Schauen Sie, es gibt weder eine Seite, noch eine App. Man kann sich auch nirgends anmelden. Das alles sind Grundschritte für ein Spiel. „Blue Whale“ gibt es als Spiel nicht. Sehr wohl aber gibt es im Internet Foren oder leicht erreichbare Seiten, in denen sich Gruppen treffen, die über Suizid nicht nur diskutieren. Das gibt es. Deshalb kann man sagen, dass Blue Whale selbst mit größter Wahrscheinlichkeit ein Fake ist. Auch weil es bisher keine offizielle Stelle gibt, die die Existenz dieses angeblichen Spiels bestätigt hat. Alle Medien sind geil auf diese Geschichte, aber fast keiner überprüft den Wahrheitsgehalt. Daraus ist dieser Hype entstanden. Es ist sehr viel konstruiert.
 
Real aber sind die Ängste der Eltern?
 
Damit sind wir beim Problem. Denn was dieses Phänomen wirklich auslöst, sind die Ängste bei den Menschen. Denn es gibt diese Gruppen, es gibt Mutproben im Internet, es gibt diese Challenges, es gibt Suizidforen und es gibt junge Leute, die sich umbringen. All das ist echt. Deshalb ist auch die Angst der Erwachsenen, die mit diesen Nachrichte verbunden werden, echt.  
 
Das Forum Prävention versucht hier dagegen zu rudern?
 
Ich denke man muss diese realen Ängste und Unsicherheiten der Eltern sehr ernst nehmen. Sie müssen sich hier mit einem undurchschaubaren Thema auseinandersetzen. Hier brauchen die Eltern eine Unterstützung. Wie gehe ich mit meinen Kindern um, die frei im Netz surfen und wo man nicht mehr weiß, wohin sie unterwegs sind. Das ist das Hauptthema. Blue Whale hat dazu die klassischen Charakteristika des bösen Verführers. Früher war es der Schwarze Mann oder der fremde Mann, der in die Nähe meiner Kinder kommt. Jetzt ist es dieser Internethype. Deshalb muss man hier eine klares Signal setzen.

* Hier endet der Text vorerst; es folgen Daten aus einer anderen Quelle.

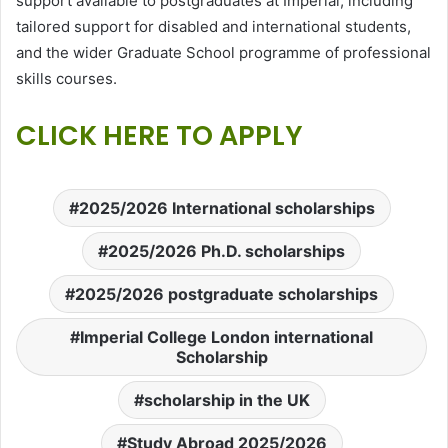
support available to postgraduates at Imperial, including
tailored support for disabled and international students,
and the wider Graduate School programme of professional
skills courses.
CLICK HERE TO APPLY
2025/2026 International scholarships
2025/2026 Ph.D. scholarships
2025/2026 postgraduate scholarships
Imperial College London international
Scholarship
scholarship in the UK
Study Abroad 2025/2026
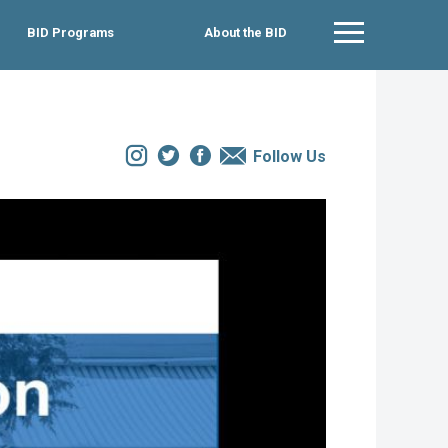
BID Programs
About the BID
Main Menu
Instagram
Twitter
Facebook
Email
Follow Us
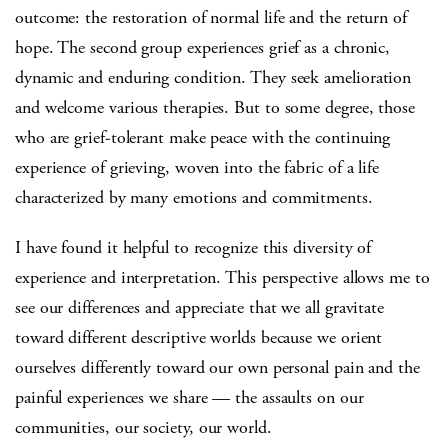
outcome: the restoration of normal life and the return of
hope. The second group experiences grief as a chronic,
dynamic and enduring condition. They seek amelioration
and welcome various therapies. But to some degree, those
who are grief-tolerant make peace with the continuing
experience of grieving, woven into the fabric of a life
characterized by many emotions and commitments.
I have found it helpful to recognize this diversity of
experience and interpretation. This perspective allows me to
see our differences and appreciate that we all gravitate
toward different descriptive worlds because we orient
ourselves differently toward our own personal pain and the
painful experiences we share — the assaults on our
communities, our society, our world.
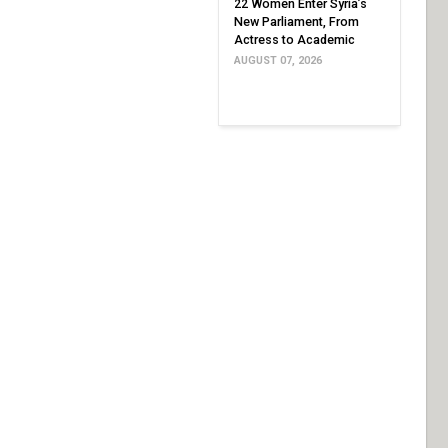
22 Women Enter Syria’s
New Parliament, From
Actress to Academic
AUGUST 07, 2026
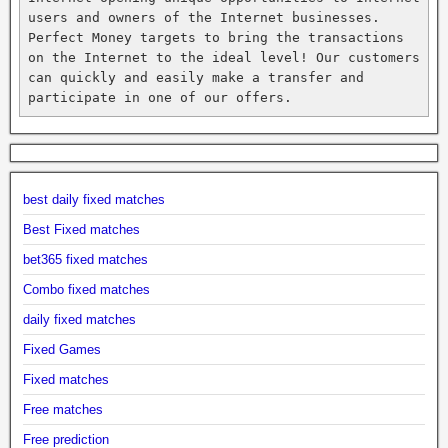
users and owners of the Internet businesses. 
Perfect Money targets to bring the transactions 
on the Internet to the ideal level! Our customers 
can quickly and easily make a transfer and 
participate in one of our offers.
best daily fixed matches
Best Fixed matches
bet365 fixed matches
Combo fixed matches
daily fixed matches
Fixed Games
Fixed matches
Free matches
Free prediction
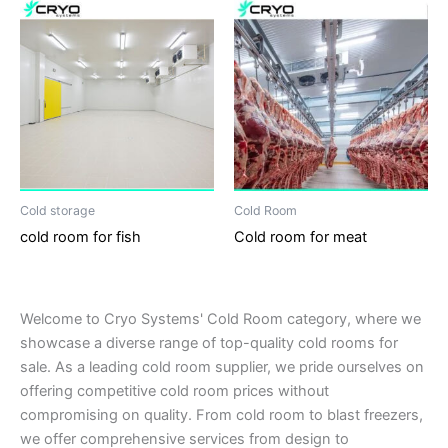
Cold storage
Cold Room
cold room for fish
Cold room for meat
Welcome to Cryo Systems' Cold Room category, where we
showcase a diverse range of top-quality cold rooms for
sale. As a leading cold room supplier, we pride ourselves on
offering competitive cold room prices without
compromising on quality. From cold room to blast freezers,
we offer comprehensive services from design to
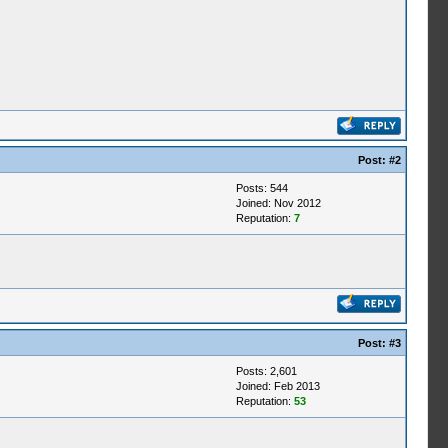
Post:
#2
Posts: 544
Joined: Nov 2012
Reputation:
7
Post:
#3
Posts: 2,601
Joined: Feb 2013
Reputation:
53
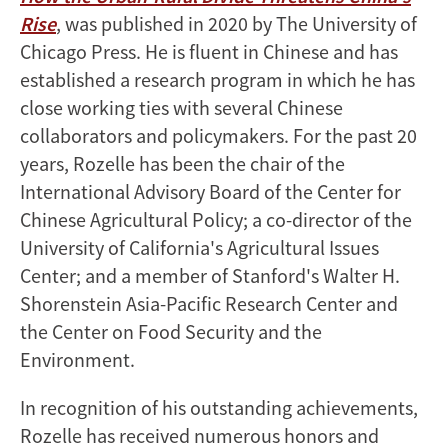
Rise
, was published in 2020 by The University of
Chicago Press. He is fluent in Chinese and has
established a research program in which he has
close working ties with several Chinese
collaborators and policymakers. For the past 20
years, Rozelle has been the chair of the
International Advisory Board of the Center for
Chinese Agricultural Policy; a co-director of the
University of California's Agricultural Issues
Center; and a member of Stanford's Walter H.
Shorenstein Asia-Pacific Research Center and
the Center on Food Security and the
Environment.
In recognition of his outstanding achievements,
Rozelle has received numerous honors and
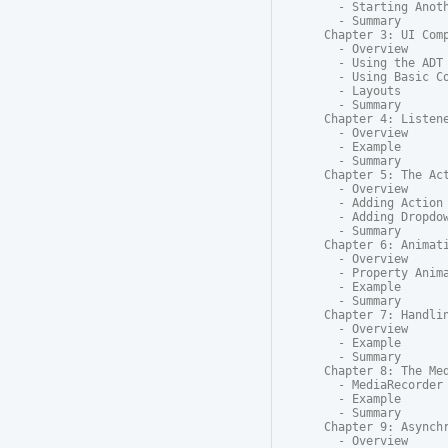
  - Starting Anoth
  - Summary

Chapter 3: UI Comp
  - Overview

  - Using the ADT 
  - Using Basic Co
  - Layouts

  - Summary

Chapter 4: Listene
  - Overview

  - Example

  - Summary

Chapter 5: The Act
  - Overview

  - Adding Action 
  - Adding Dropdow
  - Summary

Chapter 6: Animati
  - Overview

  - Property Anima
  - Example

  - Summary

Chapter 7: Handlin
  - Overview

  - Example

  - Summary

Chapter 8: The Med
  - MediaRecorder

  - Example

  - Summary

Chapter 9: Asynchr
  - Overview
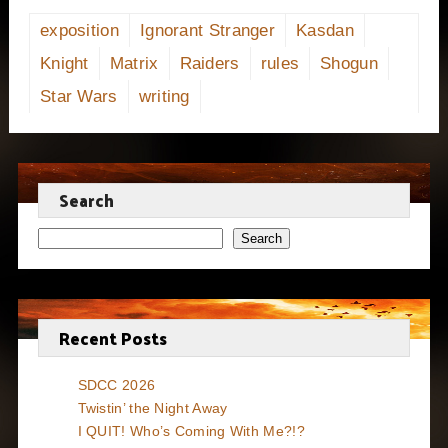
exposition
Ignorant Stranger
Kasdan
Knight
Matrix
Raiders
rules
Shogun
Star Wars
writing
Search
Search
Recent Posts
SDCC 2026
Twistin’ the Night Away
I QUIT! Who’s Coming With Me?!?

„Ich denke man muss diese realen Ängste und Unsicherheiten der Eltern sehr ernst nehmen. Hier braucht es Unterstützung.“
Das Forum Prävention macht heute einen Livechat zu diesem Thema?
 
Ja wir manchen heute um 14 Uhr einen Livechat zu Blue Whale. Über die Facebookseite des Forums Prävention bekommt man Zugang und kann mitmachen.  Manuel Oberkalmsteiner und ich versuchen uns die Zeit zu nehmen, den Interessierten das Phänomen und die Hintergründe genauer zu erklären. Erwachse, Jugendliche und Kinder sollen hier die Chance haben offen zu fragen und zu diskutieren. Wir machen das zum ersten Mal und wir sind gespannt darauf,  wie das ankommt.